The space shuttle Moonraker is stolen. Suspicions lead Bond to the company that built the shuttle, owned by billionaire Hugo Drax, who has an idea – to move new ‘Adam snd Eves’ to a space base and then eradicate all other human life below and start a new civilisation. But, of course you are, Mr Drax!
At the end of The Spy Who Loved Me we see the usual message to us fans, ‘James Bond will Return’. However, it said ‘…in For Your Eyes Only’! Well this obviously was the plan in 1977 when The Spy Who Loved Me was released – but then something happened in that same year. Star Wars. Science Fiction was not taken seriously in cinema before George Lucas’ groundbreaking tour de force. So when that film broke all box office records and made a pile of cash, every other studio was looking to make their science fiction projects, indeed SCI-FI was in vogue. Projects before Star Wars that were green lit for release in 1979 probably would never have been made – films such as Ridley Scott’s Alien and definitely we would not of seen a return to the cinema for Star Trek. With Sci-fi being the ‘in thing’ and Broccoli not one to never see an opportunity, we have Moonraker instead. Based on Ian Fleming’s novel of the same name, the film is of course very different but what we basically have here is Bond in Space for a filmgoing audience of 1979, who had an appetite for Sci-Fi space adventure fun, and Bond delivers just that.

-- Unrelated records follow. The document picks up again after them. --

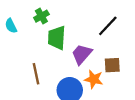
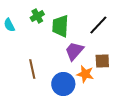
green trapezoid: (57, 38) -> (60, 26), moved

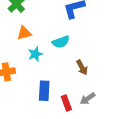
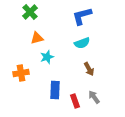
cyan semicircle: (61, 42) -> (82, 43), moved
gray arrow: (88, 99) -> (94, 97), turned 88

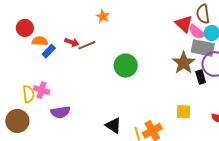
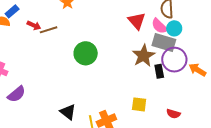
red triangle: (184, 24) -> (137, 21), moved
blue rectangle: (49, 51) -> (12, 11), moved
purple semicircle: (60, 112) -> (16, 94), turned -36

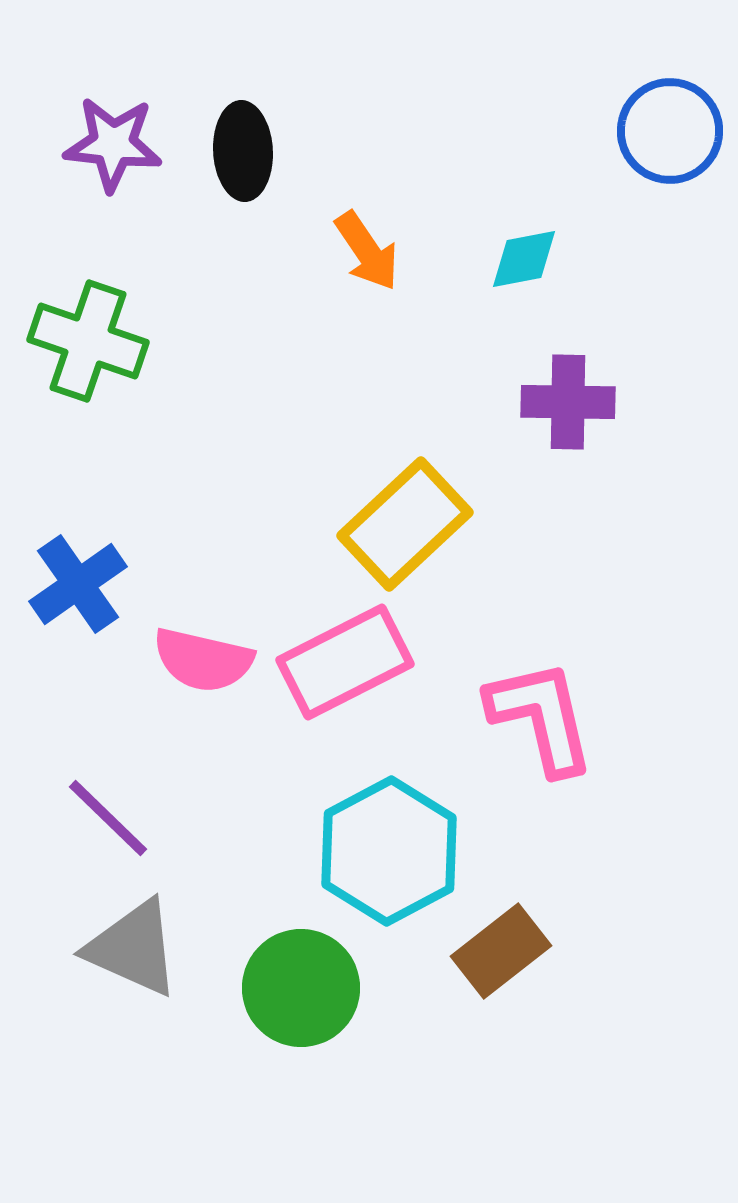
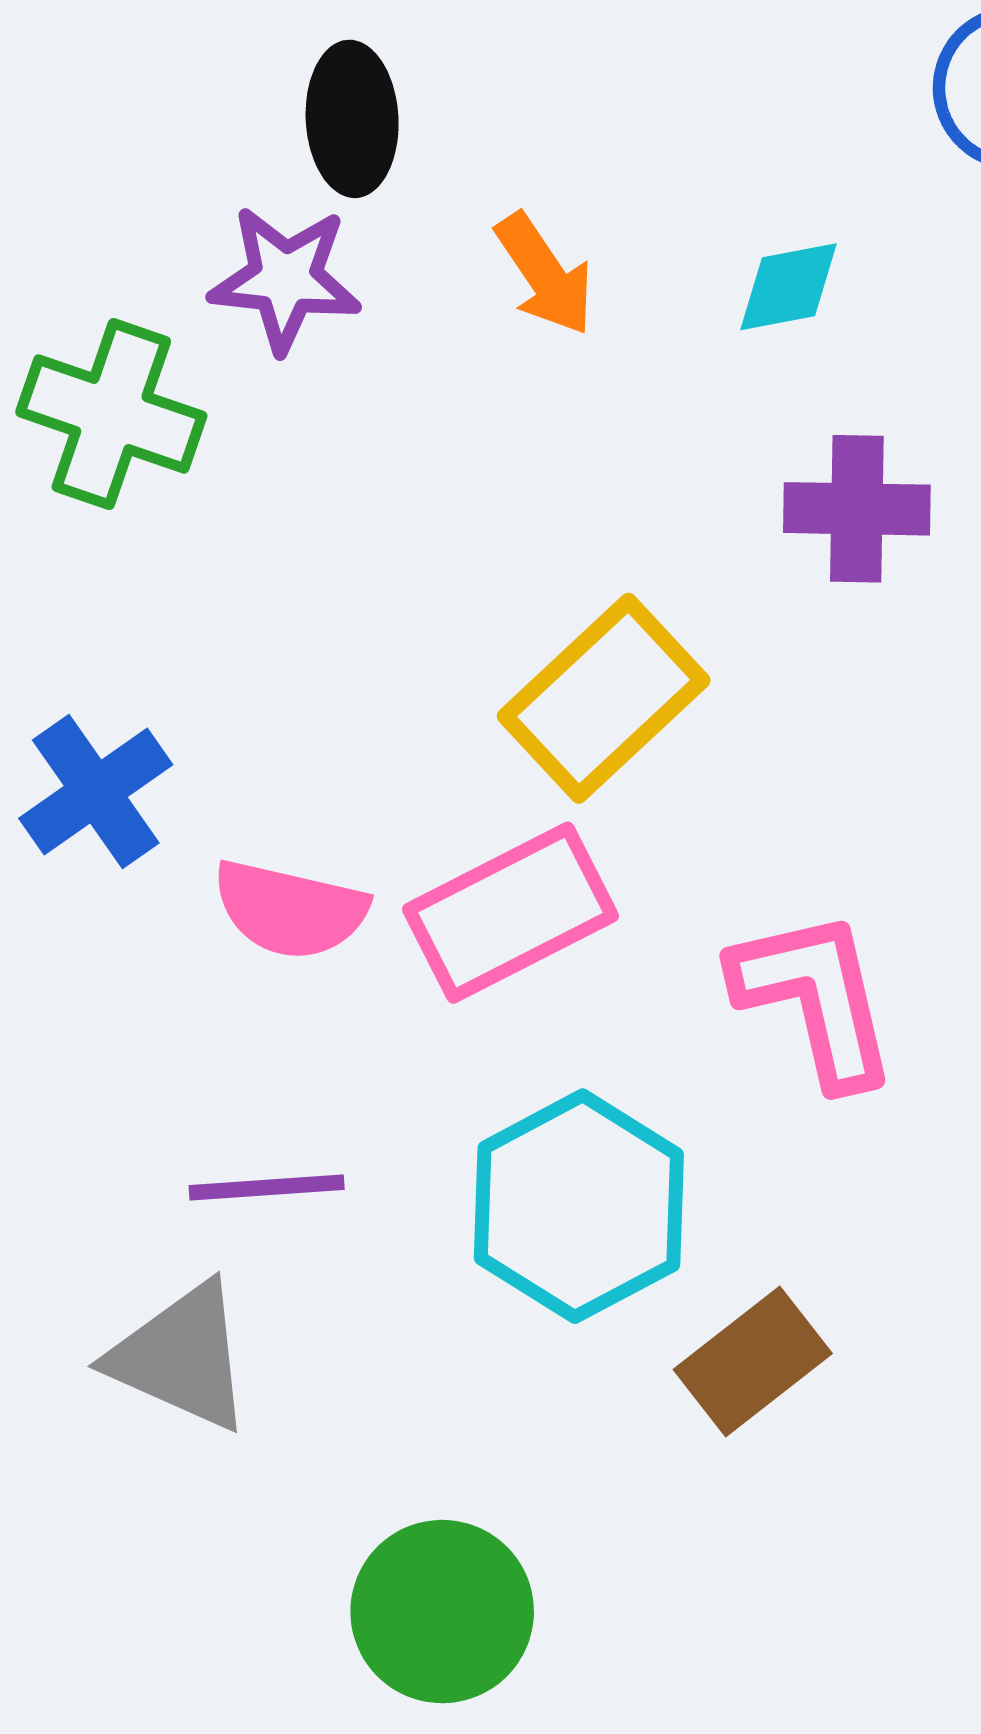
purple star: (113, 144) -> (285, 279), moved
purple line: (108, 818) -> (267, 1188), moved, turned -48
green circle: (301, 988) -> (442, 1612), moved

Moonraker is one of my personal favourite Bond movies for the Sci-Fi angle, but also because of Hugo Drax played by Michael Lonsdale. His villain is sinister, stoic, slick and just simply a sociopath. There’s a scene early on that best sums up this man: a member of his staff helps Bond, he fires her then literally sets the dogs on her! In Drax’s employ we now find Jaws, again played by the mighty Richard Kiel. Bringing Jaws back is in my opinion a stroke of genius. Familiarity with a villain can be a good thing. Jaws is a scary henchman, his brute strength and intimidating stature all go in to making a now truly iconic villain. It is then such a shame what they do with him in this (and his final appearance) film; they do two things wrong: 1) they made him become a ‘good guy’ and 2) he falls in love!
With the Moore films we do definately notice the productions are upping the tongue-in-cheek, cheap laughs. Not just in dialogue and quick references – the cheekiness is spreading into the set pieces and action sequences. The Spy Who Loved Me had a submarine car, Moonraker has a boat chase in Venice, but with a gondola that transforms into a hovercraft. It’s this kind of thing that actual clashes with the more sincere elements, like a truly villainous villain, chemical weapons or even if Moore brings more of Bonds psyche forward rather than raising an eyebrow. The films by now are definitely being made with the family in mind – something for everyone.
Moonraker has its flaws, but for me it’s a guilty Bond pleasure. The battle in space at the end makes up for every small discrepancy it makes up forgetting to the finale (well for this fan). It’s probably the best example of ‘give the fans what they want’ and they wanted Bond in Space and well, we got it!